/---

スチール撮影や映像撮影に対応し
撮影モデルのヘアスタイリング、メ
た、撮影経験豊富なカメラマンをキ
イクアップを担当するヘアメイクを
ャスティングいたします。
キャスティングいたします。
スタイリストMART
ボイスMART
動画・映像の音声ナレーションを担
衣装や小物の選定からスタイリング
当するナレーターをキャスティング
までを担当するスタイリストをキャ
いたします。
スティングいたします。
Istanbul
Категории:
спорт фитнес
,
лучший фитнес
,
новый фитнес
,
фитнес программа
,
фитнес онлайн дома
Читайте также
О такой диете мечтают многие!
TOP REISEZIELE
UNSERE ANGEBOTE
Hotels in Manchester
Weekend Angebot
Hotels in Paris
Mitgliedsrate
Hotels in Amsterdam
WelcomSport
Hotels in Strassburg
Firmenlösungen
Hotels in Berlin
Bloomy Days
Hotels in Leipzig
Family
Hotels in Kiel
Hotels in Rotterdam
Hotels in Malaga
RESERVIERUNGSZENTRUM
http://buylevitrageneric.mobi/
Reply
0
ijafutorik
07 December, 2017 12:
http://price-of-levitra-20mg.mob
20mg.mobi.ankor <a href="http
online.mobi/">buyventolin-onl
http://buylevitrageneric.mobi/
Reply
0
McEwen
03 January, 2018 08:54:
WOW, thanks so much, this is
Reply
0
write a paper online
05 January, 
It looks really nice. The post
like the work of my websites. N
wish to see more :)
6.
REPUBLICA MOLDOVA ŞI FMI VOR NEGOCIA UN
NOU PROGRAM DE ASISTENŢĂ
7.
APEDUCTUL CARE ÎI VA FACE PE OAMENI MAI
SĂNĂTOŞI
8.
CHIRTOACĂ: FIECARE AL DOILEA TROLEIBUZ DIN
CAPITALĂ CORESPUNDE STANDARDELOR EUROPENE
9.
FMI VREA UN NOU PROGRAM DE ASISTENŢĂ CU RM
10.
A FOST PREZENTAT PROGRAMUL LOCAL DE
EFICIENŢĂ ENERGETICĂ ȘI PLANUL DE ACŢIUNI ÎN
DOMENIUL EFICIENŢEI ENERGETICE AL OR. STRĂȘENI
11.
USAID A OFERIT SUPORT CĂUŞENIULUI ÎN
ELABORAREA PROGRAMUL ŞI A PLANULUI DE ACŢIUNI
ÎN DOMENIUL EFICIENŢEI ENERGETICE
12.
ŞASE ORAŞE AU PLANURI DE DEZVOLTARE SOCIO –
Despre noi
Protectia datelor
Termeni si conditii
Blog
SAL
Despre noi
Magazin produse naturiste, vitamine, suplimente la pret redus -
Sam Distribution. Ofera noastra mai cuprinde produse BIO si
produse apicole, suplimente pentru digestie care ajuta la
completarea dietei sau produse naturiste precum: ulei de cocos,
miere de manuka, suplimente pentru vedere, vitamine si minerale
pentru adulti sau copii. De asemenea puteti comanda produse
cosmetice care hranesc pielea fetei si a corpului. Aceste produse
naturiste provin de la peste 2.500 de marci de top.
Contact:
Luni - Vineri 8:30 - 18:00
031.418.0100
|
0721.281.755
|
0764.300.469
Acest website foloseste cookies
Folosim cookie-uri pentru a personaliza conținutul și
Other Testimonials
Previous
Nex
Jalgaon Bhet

\---

> **TASK DESCRIPTION**
Repeat the items above without alteration, beginning at the very start of the items and continuing through the line that contains "0764.300.469", with that line included.

> **ANSWER SPACE**
スチール撮影や映像撮影に対応し
撮影モデルのヘアスタイリング、メ
た、撮影経験豊富なカメラマンをキ
イクアップを担当するヘアメイクを
ャスティングいたします。
キャスティングいたします。
スタイリストMART
ボイスMART
動画・映像の音声ナレーションを担
衣装や小物の選定からスタイリング
当するナレーターをキャスティング
までを担当するスタイリストをキャ
いたします。
スティングいたします。
Istanbul
Категории:
спорт фитнес
,
лучший фитнес
,
новый фитнес
,
фитнес программа
,
фитнес онлайн дома
Читайте также
О такой диете мечтают многие!
TOP REISEZIELE
UNSERE ANGEBOTE
Hotels in Manchester
Weekend Angebot
Hotels in Paris
Mitgliedsrate
Hotels in Amsterdam
WelcomSport
Hotels in Strassburg
Firmenlösungen
Hotels in Berlin
Bloomy Days
Hotels in Leipzig
Family
Hotels in Kiel
Hotels in Rotterdam
Hotels in Malaga
RESERVIERUNGSZENTRUM
http://buylevitrageneric.mobi/
Reply
0
ijafutorik
07 December, 2017 12:
http://price-of-levitra-20mg.mob
20mg.mobi.ankor <a href="http
online.mobi/">buyventolin-onl
http://buylevitrageneric.mobi/
Reply
0
McEwen
03 January, 2018 08:54:
WOW, thanks so much, this is
Reply
0
write a paper online
05 January, 
It looks really nice. The post
like the work of my websites. N
wish to see more :)
6.
REPUBLICA MOLDOVA ŞI FMI VOR NEGOCIA UN
NOU PROGRAM DE ASISTENŢĂ
7.
APEDUCTUL CARE ÎI VA FACE PE OAMENI MAI
SĂNĂTOŞI
8.
CHIRTOACĂ: FIECARE AL DOILEA TROLEIBUZ DIN
CAPITALĂ CORESPUNDE STANDARDELOR EUROPENE
9.
FMI VREA UN NOU PROGRAM DE ASISTENŢĂ CU RM
10.
A FOST PREZENTAT PROGRAMUL LOCAL DE
EFICIENŢĂ ENERGETICĂ ȘI PLANUL DE ACŢIUNI ÎN
DOMENIUL EFICIENŢEI ENERGETICE AL OR. STRĂȘENI
11.
USAID A OFERIT SUPORT CĂUŞENIULUI ÎN
ELABORAREA PROGRAMUL ŞI A PLANULUI DE ACŢIUNI
ÎN DOMENIUL EFICIENŢEI ENERGETICE
12.
ŞASE ORAŞE AU PLANURI DE DEZVOLTARE SOCIO –
Despre noi
Protectia datelor
Termeni si conditii
Blog
SAL
Despre noi
Magazin produse naturiste, vitamine, suplimente la pret redus -
Sam Distribution. Ofera noastra mai cuprinde produse BIO si
produse apicole, suplimente pentru digestie care ajuta la
completarea dietei sau produse naturiste precum: ulei de cocos,
miere de manuka, suplimente pentru vedere, vitamine si minerale
pentru adulti sau copii. De asemenea puteti comanda produse
cosmetice care hranesc pielea fetei si a corpului. Aceste produse
naturiste provin de la peste 2.500 de marci de top.
Contact:
Luni - Vineri 8:30 - 18:00
031.418.0100
|
0721.281.755
|
0764.300.469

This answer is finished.